_YOUR TASK_.
Print nothing but the lines below starting at the line that holds "right ear: (135, 103)" and ending at the line that holds "right shoulder: (83, 119)", including both, each exactly as written.

_RAW DATA_.
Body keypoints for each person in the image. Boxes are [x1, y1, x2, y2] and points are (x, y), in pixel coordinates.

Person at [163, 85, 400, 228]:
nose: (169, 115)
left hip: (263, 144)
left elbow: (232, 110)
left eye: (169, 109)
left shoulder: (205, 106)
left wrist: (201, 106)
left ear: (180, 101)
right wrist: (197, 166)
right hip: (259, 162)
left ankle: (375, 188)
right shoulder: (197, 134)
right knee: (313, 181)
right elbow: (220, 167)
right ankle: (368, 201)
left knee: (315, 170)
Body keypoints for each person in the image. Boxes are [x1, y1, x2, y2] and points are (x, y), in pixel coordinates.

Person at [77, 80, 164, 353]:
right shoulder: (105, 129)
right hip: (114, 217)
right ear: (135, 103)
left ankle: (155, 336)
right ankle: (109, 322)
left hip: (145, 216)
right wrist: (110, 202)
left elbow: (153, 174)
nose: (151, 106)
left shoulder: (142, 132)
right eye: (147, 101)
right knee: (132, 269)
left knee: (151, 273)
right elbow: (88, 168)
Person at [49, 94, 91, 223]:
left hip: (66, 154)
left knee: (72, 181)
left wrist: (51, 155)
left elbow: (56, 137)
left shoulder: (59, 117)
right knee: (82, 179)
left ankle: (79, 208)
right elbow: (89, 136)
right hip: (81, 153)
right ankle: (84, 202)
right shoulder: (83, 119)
==
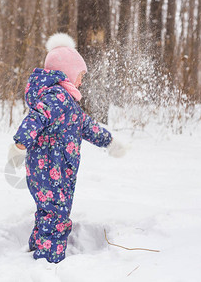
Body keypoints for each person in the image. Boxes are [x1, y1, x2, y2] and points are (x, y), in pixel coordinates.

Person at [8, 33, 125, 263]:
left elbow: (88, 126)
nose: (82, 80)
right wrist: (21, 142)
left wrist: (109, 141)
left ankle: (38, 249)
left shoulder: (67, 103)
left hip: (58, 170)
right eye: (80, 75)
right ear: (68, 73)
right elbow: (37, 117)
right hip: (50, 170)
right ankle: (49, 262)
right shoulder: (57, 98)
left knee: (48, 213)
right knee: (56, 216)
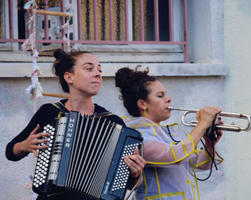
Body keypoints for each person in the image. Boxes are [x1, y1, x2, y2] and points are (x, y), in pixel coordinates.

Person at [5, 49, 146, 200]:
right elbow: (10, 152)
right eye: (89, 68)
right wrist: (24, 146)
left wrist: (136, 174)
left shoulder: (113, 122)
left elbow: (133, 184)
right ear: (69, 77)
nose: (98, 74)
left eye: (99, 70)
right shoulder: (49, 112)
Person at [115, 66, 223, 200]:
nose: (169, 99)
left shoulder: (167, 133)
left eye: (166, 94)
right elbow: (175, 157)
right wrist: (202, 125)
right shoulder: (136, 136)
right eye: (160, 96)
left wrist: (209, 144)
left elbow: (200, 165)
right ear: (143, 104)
---
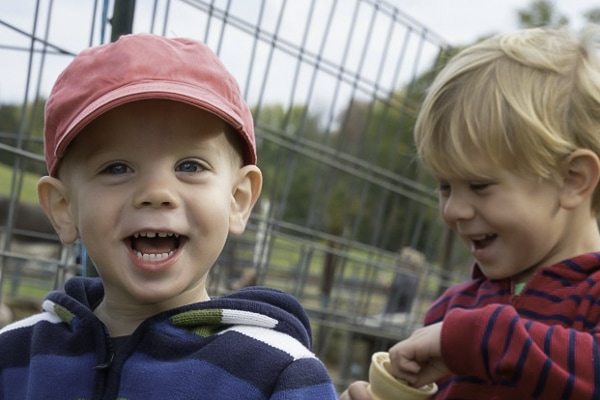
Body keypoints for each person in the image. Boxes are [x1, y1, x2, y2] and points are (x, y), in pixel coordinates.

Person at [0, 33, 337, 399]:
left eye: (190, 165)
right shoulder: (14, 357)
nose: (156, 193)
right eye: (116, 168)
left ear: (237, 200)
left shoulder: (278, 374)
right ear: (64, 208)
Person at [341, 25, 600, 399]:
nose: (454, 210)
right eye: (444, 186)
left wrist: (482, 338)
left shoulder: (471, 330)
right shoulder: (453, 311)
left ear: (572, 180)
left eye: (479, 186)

_SOLUTION TO THE PROBLEM_.
right ear: (135, 103)
left ankle: (155, 336)
right ankle: (109, 322)
left hip: (145, 216)
right wrist: (110, 202)
left elbow: (153, 174)
nose: (151, 106)
left shoulder: (142, 132)
right eye: (147, 101)
right knee: (132, 269)
left knee: (151, 273)
right elbow: (88, 168)
Person at [49, 94, 91, 223]:
left hip: (66, 154)
left knee: (72, 181)
left wrist: (51, 155)
left elbow: (56, 137)
left shoulder: (59, 117)
right knee: (82, 179)
left ankle: (79, 208)
right elbow: (89, 136)
right hip: (81, 153)
right ankle: (84, 202)
right shoulder: (83, 119)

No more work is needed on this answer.